Comme il se doit dans toute « Party de cuisine », il y a eu aussi rires et danse. Fergus a même réussi le tour de force de faire lever de terre plusieurs spectateurs, avec sa voix puissante accompagnée, tout simplement, du tambour irlandais appelé bodhran. Cette journée pour touristes a pris fin sous les clameurs de la foule entre chaque pièce du groupe de Saint-Jean The Navigators, également maîtres ès bodrhan.
Et la boisson.
Le GSV, c'est aussi l'alcool qui coule à flot. Bière, bien sûr, et une compétition à la fois féroce et amicale entre les rhums bruns de marques Lamb's et Screech. Impossible d'ignorer la première, commanditaire officiel de l'événement en 2012. En plus de ses immenses et très nombreuses affiches, l'équipe marketing de Lamb's distribuait gratuitement des impers affichant le slogan de la nouvelle campagne : Lamb's Nation. Liam Kelly, un jeune anglophone s'exprimant dans un excellent français, a expliqué ce slogan au Gaboteur : « La nouvelle campagne sera menée partout au Canada mais elle débute ici parce que les gens de Terre-Neuve-et-Labrador consomment 53% de toutes les bouteilles de Lamb's vendues au Canada ».
Les ventes de ce rhum fabriqué en Ontario ont beau battre le record canadien dans les traditions de Terre-Neuve-et-Labrador, rien ne surpasse le Screech.
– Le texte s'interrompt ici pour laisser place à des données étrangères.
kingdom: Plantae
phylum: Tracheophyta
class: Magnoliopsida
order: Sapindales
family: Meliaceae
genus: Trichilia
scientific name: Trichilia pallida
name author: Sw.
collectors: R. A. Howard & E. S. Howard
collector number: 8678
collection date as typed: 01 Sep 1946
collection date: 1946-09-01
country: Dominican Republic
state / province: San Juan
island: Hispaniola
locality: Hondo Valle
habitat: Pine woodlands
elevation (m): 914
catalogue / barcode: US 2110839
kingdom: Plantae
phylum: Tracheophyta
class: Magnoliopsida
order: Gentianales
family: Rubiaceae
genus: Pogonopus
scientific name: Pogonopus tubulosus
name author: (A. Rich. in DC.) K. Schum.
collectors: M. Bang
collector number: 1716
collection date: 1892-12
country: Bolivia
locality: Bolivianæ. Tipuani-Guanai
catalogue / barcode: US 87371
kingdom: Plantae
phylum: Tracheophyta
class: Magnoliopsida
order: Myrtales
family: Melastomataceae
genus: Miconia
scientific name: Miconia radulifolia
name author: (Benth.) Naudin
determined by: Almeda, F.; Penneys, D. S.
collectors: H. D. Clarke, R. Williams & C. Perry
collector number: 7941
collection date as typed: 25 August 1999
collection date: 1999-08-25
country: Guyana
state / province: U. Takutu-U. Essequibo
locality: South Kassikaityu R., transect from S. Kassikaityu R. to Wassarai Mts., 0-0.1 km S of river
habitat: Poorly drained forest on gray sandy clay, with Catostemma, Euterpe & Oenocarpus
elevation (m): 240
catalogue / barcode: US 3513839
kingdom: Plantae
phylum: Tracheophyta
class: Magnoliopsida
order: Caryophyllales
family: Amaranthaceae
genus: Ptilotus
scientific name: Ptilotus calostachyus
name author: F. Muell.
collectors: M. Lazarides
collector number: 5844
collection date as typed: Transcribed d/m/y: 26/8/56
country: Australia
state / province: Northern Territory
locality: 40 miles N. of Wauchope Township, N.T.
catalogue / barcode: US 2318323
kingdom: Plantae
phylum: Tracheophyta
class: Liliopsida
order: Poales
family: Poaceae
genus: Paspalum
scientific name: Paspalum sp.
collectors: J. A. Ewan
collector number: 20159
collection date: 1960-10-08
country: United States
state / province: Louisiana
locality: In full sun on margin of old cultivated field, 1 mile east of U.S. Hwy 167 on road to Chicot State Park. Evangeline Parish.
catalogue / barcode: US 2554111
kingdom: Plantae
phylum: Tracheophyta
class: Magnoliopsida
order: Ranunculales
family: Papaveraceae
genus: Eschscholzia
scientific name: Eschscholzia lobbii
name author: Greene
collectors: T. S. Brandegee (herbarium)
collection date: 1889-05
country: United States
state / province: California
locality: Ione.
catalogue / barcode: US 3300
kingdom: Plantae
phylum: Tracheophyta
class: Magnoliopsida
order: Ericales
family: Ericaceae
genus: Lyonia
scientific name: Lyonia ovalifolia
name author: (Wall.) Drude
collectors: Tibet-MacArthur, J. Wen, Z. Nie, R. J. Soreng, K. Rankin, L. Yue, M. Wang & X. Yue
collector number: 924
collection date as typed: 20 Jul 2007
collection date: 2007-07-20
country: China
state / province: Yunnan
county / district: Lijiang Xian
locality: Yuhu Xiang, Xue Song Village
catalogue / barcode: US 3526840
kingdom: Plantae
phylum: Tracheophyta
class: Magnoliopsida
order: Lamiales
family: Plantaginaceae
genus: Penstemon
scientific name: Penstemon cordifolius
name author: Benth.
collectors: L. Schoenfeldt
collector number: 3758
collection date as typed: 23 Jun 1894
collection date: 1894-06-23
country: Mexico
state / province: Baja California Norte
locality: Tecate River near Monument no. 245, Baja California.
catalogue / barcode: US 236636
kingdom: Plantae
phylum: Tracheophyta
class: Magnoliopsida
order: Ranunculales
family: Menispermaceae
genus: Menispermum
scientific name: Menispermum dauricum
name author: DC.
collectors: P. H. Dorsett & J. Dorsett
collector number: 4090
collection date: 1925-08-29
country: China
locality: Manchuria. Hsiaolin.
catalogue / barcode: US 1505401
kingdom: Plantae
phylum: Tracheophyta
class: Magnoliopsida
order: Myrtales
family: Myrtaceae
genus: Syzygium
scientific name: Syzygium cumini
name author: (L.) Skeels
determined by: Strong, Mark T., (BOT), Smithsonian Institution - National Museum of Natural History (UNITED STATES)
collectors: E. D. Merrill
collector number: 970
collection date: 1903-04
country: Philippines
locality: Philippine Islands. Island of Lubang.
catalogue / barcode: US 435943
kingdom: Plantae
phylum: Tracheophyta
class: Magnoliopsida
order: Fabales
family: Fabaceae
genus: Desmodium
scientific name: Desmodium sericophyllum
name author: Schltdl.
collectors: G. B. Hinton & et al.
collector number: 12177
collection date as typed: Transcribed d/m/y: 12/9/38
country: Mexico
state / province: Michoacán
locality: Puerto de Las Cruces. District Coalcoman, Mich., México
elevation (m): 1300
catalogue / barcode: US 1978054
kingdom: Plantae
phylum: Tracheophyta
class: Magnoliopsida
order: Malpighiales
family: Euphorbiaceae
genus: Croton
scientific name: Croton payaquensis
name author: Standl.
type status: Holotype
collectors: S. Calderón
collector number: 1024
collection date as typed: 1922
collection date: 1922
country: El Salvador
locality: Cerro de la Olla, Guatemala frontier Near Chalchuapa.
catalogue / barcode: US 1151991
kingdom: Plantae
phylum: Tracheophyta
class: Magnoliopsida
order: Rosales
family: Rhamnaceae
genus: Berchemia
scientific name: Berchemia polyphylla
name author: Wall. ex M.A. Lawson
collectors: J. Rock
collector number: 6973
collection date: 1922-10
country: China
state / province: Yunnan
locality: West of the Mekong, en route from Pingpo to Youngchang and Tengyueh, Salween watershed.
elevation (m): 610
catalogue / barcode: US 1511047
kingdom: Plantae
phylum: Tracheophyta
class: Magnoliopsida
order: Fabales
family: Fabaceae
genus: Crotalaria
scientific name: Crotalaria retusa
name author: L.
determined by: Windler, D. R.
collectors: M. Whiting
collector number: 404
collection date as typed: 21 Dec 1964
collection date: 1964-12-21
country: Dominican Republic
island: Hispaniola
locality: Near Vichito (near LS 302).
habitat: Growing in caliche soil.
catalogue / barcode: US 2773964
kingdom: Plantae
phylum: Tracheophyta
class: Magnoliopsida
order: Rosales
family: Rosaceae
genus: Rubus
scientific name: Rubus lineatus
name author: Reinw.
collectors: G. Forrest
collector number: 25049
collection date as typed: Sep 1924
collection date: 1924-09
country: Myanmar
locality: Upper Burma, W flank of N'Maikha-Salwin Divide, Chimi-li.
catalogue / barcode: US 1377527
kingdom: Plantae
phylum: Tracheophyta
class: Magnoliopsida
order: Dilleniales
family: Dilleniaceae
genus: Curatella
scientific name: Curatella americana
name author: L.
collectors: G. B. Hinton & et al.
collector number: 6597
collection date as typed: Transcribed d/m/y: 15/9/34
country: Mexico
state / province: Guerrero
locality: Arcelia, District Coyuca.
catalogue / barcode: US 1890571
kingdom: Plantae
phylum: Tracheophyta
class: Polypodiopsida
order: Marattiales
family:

Ainsi, le GSF promettait, le dimanche 29 juillet, « La plus grande cérémonie de Sreech In au monde ». L'événement, animé par une incarnation de Trapper's John - Jean, le coureur des bois -, a, dans les faits, décerné à une cinquantaine de touristes, tout au plus, le statut de « Honorary Newfoundlander ». Record du monde battu ? Peut-être, dans la mesure où le Screech In n'est pratiqué que dans la province... Mais assistance record à un Screech In, certainement. Quelques centaines de spectateurs ont en effet regardé la cérémonie. Tous les touristes présents, bien qu'en quasi totalité anglophones, peinaient à saisir le discours du personnificateur de Trapper's John, délivré à une vitesse hallucinante avec l'accent local. Et les rires fusaient lorsque les participants au Screech In s'empêtraient en tentant de prononcer le fameux « Deed I is me old cock, and long may your big jib draw ! »
Mathieu et Julie, deux Québécois croisés sur la rue avant la cérémonie, ont opté pour la prudence. « Nous ne savons pas exactement ce qu'est un Screech In mais on devine que nous sommes vulnérables si on le fait en public. Si on devient Terre-Neuviens honoraires, on le sera dans un contexte moins public », ont-ils confié.